# WORK TASK
Everything from the first line below through the line with "decorative bowl: none [239,327,318,372]" is to be transcribed exactly, and nothing past it.

# EXTRACTED DATA
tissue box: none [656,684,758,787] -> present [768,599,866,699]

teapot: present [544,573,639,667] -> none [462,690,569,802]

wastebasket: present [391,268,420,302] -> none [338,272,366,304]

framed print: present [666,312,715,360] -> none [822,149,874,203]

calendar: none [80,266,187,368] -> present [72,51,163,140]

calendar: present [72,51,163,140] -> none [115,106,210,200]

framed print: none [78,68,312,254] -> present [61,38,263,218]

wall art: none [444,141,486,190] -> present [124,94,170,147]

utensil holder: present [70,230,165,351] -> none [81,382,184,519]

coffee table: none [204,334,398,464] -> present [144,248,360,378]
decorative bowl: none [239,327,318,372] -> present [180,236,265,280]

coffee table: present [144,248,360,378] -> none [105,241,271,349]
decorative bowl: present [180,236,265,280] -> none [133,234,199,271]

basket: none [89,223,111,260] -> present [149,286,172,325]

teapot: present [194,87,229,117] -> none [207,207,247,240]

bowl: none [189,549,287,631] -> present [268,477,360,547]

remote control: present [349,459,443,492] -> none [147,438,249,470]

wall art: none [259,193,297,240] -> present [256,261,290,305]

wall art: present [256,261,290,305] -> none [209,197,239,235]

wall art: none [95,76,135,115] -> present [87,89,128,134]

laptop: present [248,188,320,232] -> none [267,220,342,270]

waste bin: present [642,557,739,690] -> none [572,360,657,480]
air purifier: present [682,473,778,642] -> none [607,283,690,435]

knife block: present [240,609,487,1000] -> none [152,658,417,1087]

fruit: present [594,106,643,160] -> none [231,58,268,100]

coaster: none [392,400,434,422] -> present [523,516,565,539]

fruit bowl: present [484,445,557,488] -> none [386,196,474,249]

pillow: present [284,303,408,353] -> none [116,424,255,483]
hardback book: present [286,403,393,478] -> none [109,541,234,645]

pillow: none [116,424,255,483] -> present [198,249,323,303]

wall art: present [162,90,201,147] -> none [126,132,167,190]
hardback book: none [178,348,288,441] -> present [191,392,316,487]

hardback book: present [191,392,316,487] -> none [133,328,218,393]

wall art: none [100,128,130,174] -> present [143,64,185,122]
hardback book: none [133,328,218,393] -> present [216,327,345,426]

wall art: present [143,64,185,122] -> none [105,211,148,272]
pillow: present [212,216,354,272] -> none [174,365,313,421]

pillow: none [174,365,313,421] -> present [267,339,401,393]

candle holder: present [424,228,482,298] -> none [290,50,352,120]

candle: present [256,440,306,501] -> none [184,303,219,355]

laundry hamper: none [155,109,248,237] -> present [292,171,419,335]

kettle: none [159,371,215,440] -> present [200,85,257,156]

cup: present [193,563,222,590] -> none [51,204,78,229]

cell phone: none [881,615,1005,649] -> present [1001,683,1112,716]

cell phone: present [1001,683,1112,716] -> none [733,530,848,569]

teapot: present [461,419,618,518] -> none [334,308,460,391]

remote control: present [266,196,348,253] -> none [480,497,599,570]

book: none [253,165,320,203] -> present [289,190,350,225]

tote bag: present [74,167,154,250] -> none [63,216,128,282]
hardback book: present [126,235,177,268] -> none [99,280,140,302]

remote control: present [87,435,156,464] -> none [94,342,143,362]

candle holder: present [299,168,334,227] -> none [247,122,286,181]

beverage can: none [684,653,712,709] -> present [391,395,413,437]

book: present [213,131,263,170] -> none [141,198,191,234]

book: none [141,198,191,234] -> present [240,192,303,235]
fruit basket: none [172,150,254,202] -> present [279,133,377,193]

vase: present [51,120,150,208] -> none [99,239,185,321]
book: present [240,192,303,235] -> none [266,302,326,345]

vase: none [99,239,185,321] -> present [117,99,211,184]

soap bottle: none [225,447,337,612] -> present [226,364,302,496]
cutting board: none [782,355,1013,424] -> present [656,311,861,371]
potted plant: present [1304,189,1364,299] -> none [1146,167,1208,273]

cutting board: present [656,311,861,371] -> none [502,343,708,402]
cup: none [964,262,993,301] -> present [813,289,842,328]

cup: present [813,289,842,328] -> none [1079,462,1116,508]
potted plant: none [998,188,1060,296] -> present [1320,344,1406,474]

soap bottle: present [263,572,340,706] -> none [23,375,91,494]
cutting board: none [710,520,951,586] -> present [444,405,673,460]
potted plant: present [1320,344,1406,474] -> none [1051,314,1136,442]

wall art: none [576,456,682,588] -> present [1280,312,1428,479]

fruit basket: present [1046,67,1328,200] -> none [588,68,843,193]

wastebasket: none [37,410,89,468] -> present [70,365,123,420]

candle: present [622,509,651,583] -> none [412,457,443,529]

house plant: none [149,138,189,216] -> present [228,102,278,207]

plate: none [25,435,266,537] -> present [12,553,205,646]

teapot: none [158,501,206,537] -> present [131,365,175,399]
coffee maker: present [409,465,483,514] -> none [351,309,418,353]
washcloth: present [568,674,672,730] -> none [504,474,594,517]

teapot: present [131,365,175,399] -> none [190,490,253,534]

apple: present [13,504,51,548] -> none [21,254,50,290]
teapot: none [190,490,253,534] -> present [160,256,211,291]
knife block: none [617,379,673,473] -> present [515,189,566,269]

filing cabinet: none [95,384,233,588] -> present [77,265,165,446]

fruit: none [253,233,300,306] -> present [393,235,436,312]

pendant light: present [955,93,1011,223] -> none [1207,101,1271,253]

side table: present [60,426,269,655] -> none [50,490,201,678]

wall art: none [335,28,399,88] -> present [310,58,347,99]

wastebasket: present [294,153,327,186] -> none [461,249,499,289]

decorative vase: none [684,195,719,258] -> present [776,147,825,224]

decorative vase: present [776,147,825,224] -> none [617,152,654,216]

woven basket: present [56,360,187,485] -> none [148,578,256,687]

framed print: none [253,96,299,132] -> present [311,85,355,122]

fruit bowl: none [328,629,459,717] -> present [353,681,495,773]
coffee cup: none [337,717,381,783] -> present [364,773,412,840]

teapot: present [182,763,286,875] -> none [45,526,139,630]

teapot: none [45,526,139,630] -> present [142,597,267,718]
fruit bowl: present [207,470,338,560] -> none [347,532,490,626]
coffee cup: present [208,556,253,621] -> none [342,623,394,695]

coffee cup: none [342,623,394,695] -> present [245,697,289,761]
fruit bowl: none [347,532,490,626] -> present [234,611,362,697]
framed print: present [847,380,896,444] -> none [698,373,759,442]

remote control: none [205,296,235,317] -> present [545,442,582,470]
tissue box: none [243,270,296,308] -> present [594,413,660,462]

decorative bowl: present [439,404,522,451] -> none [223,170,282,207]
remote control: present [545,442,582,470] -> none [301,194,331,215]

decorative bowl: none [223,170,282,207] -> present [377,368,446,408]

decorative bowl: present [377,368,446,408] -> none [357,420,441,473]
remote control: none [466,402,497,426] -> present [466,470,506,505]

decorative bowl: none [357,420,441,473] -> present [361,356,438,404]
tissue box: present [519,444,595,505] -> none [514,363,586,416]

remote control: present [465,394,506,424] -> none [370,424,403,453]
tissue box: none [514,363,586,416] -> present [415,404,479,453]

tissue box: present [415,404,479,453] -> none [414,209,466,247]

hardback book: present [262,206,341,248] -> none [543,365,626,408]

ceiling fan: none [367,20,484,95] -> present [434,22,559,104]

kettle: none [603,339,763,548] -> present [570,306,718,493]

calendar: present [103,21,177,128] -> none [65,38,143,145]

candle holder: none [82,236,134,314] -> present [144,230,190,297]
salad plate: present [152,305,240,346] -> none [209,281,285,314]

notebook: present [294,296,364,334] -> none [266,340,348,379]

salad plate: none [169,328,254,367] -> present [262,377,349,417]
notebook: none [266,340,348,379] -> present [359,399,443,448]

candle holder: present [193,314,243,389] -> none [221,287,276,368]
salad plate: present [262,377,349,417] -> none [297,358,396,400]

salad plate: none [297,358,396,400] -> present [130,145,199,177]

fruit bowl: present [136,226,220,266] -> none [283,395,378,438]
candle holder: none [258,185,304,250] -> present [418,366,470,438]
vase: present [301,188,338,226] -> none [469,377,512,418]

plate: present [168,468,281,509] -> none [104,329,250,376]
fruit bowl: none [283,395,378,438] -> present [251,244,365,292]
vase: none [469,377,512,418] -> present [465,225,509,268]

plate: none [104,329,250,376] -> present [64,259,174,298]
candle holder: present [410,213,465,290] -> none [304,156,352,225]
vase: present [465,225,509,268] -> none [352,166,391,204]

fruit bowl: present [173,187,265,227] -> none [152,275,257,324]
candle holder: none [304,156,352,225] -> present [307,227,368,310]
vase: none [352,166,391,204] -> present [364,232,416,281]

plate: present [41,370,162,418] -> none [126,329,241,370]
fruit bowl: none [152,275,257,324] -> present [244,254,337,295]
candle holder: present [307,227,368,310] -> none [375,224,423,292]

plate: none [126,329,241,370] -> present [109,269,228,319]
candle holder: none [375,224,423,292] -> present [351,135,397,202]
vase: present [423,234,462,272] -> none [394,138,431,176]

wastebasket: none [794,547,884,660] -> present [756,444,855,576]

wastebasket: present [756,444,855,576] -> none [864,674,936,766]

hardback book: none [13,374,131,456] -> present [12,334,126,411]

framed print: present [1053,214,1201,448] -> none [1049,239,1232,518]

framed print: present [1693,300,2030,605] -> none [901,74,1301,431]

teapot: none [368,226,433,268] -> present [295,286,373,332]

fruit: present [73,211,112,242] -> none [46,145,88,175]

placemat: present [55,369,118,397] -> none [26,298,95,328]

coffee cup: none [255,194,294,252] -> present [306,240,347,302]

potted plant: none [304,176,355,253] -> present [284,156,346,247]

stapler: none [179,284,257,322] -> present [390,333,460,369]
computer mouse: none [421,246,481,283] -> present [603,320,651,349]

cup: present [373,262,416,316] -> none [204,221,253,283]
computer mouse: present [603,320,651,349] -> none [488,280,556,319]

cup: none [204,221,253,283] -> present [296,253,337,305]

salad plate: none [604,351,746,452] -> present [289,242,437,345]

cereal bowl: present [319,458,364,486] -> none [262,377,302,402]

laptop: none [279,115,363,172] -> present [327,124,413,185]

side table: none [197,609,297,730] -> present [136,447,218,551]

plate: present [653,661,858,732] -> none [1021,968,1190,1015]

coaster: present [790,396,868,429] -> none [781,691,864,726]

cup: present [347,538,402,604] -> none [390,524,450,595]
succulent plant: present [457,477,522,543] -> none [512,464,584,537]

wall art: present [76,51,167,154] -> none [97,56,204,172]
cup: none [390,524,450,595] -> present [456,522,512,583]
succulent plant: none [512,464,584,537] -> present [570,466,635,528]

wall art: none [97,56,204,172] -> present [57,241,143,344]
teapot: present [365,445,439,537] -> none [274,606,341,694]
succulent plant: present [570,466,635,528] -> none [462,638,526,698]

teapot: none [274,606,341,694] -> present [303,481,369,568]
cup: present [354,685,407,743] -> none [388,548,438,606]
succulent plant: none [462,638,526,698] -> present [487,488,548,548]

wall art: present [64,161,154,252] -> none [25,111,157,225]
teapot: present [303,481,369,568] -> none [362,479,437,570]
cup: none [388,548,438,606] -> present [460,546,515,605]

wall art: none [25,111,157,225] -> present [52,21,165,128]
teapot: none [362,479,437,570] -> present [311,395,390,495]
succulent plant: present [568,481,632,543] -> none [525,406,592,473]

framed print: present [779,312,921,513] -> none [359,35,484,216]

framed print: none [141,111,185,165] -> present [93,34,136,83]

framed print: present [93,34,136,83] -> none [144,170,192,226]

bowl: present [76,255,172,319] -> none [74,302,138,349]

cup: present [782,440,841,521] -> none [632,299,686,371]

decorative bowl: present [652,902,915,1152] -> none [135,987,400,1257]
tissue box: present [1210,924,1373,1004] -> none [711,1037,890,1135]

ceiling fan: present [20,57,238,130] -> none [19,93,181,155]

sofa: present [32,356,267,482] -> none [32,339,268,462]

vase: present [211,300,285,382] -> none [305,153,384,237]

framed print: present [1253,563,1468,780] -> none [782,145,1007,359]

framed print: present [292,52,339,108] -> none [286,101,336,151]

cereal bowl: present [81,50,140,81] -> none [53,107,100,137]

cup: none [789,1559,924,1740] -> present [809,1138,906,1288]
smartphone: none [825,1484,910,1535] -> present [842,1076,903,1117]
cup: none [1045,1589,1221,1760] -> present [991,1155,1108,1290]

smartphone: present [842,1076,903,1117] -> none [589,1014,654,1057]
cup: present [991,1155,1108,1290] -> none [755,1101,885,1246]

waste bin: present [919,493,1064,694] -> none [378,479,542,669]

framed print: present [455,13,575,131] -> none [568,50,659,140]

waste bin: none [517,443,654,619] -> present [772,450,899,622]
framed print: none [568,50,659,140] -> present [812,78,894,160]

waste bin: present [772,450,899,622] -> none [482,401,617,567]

# ANSWER SECTION
tissue box: none [656,684,758,787] -> present [768,599,866,699]

teapot: present [544,573,639,667] -> none [462,690,569,802]

wastebasket: present [391,268,420,302] -> none [338,272,366,304]

framed print: present [666,312,715,360] -> none [822,149,874,203]

calendar: none [80,266,187,368] -> present [72,51,163,140]

calendar: present [72,51,163,140] -> none [115,106,210,200]

framed print: none [78,68,312,254] -> present [61,38,263,218]

wall art: none [444,141,486,190] -> present [124,94,170,147]

utensil holder: present [70,230,165,351] -> none [81,382,184,519]

coffee table: none [204,334,398,464] -> present [144,248,360,378]
decorative bowl: none [239,327,318,372] -> present [180,236,265,280]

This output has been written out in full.